Problem details:
Search the data for the word "Rationale" and copy each line that has it.

+++ Input material

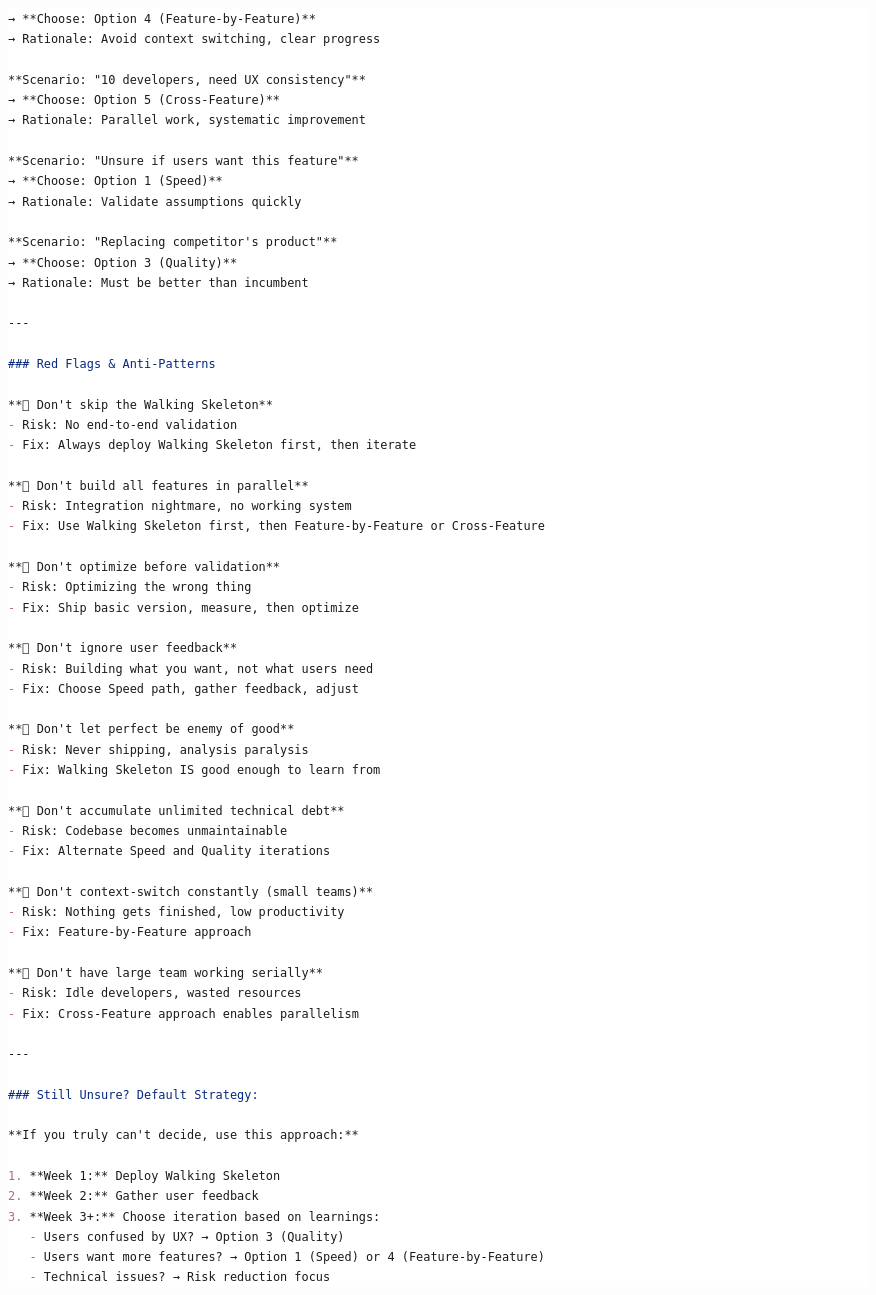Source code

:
 ```markdown
→ **Choose: Option 4 (Feature-by-Feature)**
→ Rationale: Avoid context switching, clear progress

**Scenario: "10 developers, need UX consistency"**
→ **Choose: Option 5 (Cross-Feature)**
→ Rationale: Parallel work, systematic improvement

**Scenario: "Unsure if users want this feature"**
→ **Choose: Option 1 (Speed)**
→ Rationale: Validate assumptions quickly

**Scenario: "Replacing competitor's product"**
→ **Choose: Option 3 (Quality)**
→ Rationale: Must be better than incumbent

---

### Red Flags & Anti-Patterns

**🚩 Don't skip the Walking Skeleton**
- Risk: No end-to-end validation
- Fix: Always deploy Walking Skeleton first, then iterate

**🚩 Don't build all features in parallel**
- Risk: Integration nightmare, no working system
- Fix: Use Walking Skeleton first, then Feature-by-Feature or Cross-Feature

**🚩 Don't optimize before validation**
- Risk: Optimizing the wrong thing
- Fix: Ship basic version, measure, then optimize

**🚩 Don't ignore user feedback**
- Risk: Building what you want, not what users need
- Fix: Choose Speed path, gather feedback, adjust

**🚩 Don't let perfect be enemy of good**
- Risk: Never shipping, analysis paralysis
- Fix: Walking Skeleton IS good enough to learn from

**🚩 Don't accumulate unlimited technical debt**
- Risk: Codebase becomes unmaintainable
- Fix: Alternate Speed and Quality iterations

**🚩 Don't context-switch constantly (small teams)**
- Risk: Nothing gets finished, low productivity
- Fix: Feature-by-Feature approach

**🚩 Don't have large team working serially**
- Risk: Idle developers, wasted resources
- Fix: Cross-Feature approach enables parallelism

---

### Still Unsure? Default Strategy:

**If you truly can't decide, use this approach:**

1. **Week 1:** Deploy Walking Skeleton
2. **Week 2:** Gather user feedback
3. **Week 3+:** Choose iteration based on learnings:
   - Users confused by UX? → Option 3 (Quality)
   - Users want more features? → Option 1 (Speed) or 4 (Feature-by-Feature)
   - Technical issues? → Risk reduction focus
```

++++++

Output for this task:
→ Rationale: Avoid context switching, clear progress
→ Rationale: Parallel work, systematic improvement
→ Rationale: Validate assumptions quickly
→ Rationale: Must be better than incumbent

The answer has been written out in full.